(DOCUMENT SECTION Opens)
Ruídos pulsativos
Geléia Geral
The Oficina group was an acting collective whose objective was to explore the creative limits to the Brazilian theater of their time. It arose in São Paulo, at the beginning of the 60s, under the controversial director José Celso Martinez Corrêa. The Oficina Theater would carve a new direction for Brazilian theatrical art, until then represented by the “Big Theater” of the TBC (Teatro Brasileiro de Comédias – Brazilian Theater of Comedy, a traditional company oriented toward the production of international quality plays for cultural consumption by the São Paulo middle classes), and by the work of the recently-created Arena Theater group (which, with Augusto Boal, Oduvaldo Vianna Filho and Gianfrancesco Guarnieri, staged politically engaged productions).
The Oficina and Zé Celso prioritized, in a radical and permanent way, innovation, experimentalism and the investigation of and search for new languages for the theater, resulting in such controversial productions as Na selva das cidades (In the jungle of the cities), Galileu Galilei, Os pequenos burgueses (The petit bourgeois) and Roda viva – a play by Chico Buarque de Holanda, the production of which was invaded and the actors beaten by far-right extremists linked to the CCC, the Comando de Caça aos Comunistas (Communist Hunt Command).
“nosso ritual diário de comunhão com o público
ainda vai ser percebido como ouro, uma coisa rara,
e um luxo, pois o nosso teatro
é apontado para o futuro,
com ambição utópica de que arte
como o futebol, seja o esporte das multidões.”
(DOCUMENT SECTION Closes)
EXERCISE PROMPT ▸ Continue the passage above on the Oficina theater group, picking up after the quotation that closes it.
(DATASET EXCERPTS Opens)
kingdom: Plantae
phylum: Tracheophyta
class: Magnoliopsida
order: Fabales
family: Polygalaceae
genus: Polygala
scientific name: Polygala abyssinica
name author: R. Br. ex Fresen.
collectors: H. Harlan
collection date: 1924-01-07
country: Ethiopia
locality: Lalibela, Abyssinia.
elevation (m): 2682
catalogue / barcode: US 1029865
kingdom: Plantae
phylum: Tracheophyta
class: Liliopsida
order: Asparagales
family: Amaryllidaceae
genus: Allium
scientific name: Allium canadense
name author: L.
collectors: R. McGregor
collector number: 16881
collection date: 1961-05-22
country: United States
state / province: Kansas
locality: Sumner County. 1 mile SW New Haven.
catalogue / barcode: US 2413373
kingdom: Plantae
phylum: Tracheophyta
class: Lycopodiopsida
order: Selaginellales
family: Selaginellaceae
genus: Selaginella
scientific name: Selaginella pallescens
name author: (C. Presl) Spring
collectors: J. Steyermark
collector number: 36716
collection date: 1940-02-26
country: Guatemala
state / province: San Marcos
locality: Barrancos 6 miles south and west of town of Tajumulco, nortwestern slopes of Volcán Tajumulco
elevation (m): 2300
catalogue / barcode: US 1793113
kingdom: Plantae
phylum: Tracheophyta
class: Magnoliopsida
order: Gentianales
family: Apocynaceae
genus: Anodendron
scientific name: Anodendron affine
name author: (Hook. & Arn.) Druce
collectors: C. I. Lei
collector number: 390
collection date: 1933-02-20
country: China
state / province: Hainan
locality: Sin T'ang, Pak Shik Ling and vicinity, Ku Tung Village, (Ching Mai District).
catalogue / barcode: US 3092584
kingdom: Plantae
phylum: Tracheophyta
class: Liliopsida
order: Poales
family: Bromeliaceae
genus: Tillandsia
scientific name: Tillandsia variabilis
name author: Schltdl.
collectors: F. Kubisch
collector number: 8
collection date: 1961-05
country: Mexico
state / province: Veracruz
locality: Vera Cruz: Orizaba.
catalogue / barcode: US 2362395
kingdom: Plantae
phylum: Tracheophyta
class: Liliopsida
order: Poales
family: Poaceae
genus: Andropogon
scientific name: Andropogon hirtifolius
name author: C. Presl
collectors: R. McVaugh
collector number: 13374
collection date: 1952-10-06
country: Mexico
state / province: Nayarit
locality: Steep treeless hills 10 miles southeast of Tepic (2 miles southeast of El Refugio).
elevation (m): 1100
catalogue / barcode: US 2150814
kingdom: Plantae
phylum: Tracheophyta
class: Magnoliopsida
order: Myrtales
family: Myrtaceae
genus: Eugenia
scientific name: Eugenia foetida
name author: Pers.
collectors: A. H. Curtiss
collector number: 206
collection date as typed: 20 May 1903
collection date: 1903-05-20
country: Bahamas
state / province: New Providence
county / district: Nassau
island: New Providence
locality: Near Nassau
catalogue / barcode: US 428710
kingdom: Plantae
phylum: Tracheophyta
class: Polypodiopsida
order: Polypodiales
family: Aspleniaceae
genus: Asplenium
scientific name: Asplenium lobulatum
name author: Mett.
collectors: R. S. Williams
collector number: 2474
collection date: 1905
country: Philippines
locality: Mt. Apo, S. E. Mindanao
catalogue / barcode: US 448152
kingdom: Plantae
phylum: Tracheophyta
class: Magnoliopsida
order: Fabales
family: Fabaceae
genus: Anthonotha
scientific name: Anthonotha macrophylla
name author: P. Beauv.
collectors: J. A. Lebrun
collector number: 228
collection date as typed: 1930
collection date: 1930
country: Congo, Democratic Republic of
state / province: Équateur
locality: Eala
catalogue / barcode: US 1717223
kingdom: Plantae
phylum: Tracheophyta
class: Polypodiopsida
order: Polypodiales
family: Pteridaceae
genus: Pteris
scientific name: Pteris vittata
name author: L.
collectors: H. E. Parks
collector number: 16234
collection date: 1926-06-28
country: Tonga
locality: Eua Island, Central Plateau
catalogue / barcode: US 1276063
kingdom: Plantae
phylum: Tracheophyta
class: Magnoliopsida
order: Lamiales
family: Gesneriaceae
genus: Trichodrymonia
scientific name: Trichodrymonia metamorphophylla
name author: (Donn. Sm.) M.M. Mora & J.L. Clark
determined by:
(DATASET EXCERPTS Closes)
THE ANSWER ▸
José Celso Martinez Corrêa
The relationship of the Oficina group to Tropicalism came about with the staging, in 1967, of the play O Rei da Vela (The Candle King), by the modernist Oswald de Andrade, the production of which became a landmark of Brazilian theater. Oswald’s radical screenplay about the harshness and lies of Brazilian capitalism and the play’s experimentalism, mixing circus, slapstick, satire, sex and pornography, produced fascination and repulsion in equal measure in audiences, and inaugurated the so-called “teatro de agressão” (“aggressive theater”) – the way chosen by Zé Celso to shatter “with a cudgel” the state of anesthesia to which the middle class public was confined. Caetano Veloso, who had just written the song “Tropicália”, saw the play and, as would happen after he saw the movie Terra em transe (Enchanted earth), by Glauber Rocha, immediately identified with what he saw, feeling a revelation that something new was arising on the artistic-cultural scene in Brazil. The short but explosive era of Tropicalism had begun.